------ Data section ------

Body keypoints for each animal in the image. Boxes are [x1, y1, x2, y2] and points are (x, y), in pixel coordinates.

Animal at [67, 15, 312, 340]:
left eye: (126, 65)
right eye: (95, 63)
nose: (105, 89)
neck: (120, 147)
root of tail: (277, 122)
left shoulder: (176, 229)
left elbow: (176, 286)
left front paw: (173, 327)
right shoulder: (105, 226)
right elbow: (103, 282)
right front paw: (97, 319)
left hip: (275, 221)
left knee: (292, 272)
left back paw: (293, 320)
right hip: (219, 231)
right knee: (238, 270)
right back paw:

------

The problem
The required answer is every line of the data, duplicated exactly.

Answer
Body keypoints for each animal in the image. Boxes are [x1, y1, x2, y2] and points are (x, y), in pixel coordinates.

Animal at [67, 15, 312, 340]:
left eye: (126, 65)
right eye: (95, 63)
nose: (105, 89)
neck: (120, 147)
root of tail: (277, 122)
left shoulder: (176, 229)
left elbow: (176, 286)
left front paw: (173, 327)
right shoulder: (105, 226)
right elbow: (103, 282)
right front paw: (97, 319)
left hip: (275, 221)
left knee: (292, 272)
left back paw: (293, 320)
right hip: (219, 231)
right knee: (238, 270)
right back paw:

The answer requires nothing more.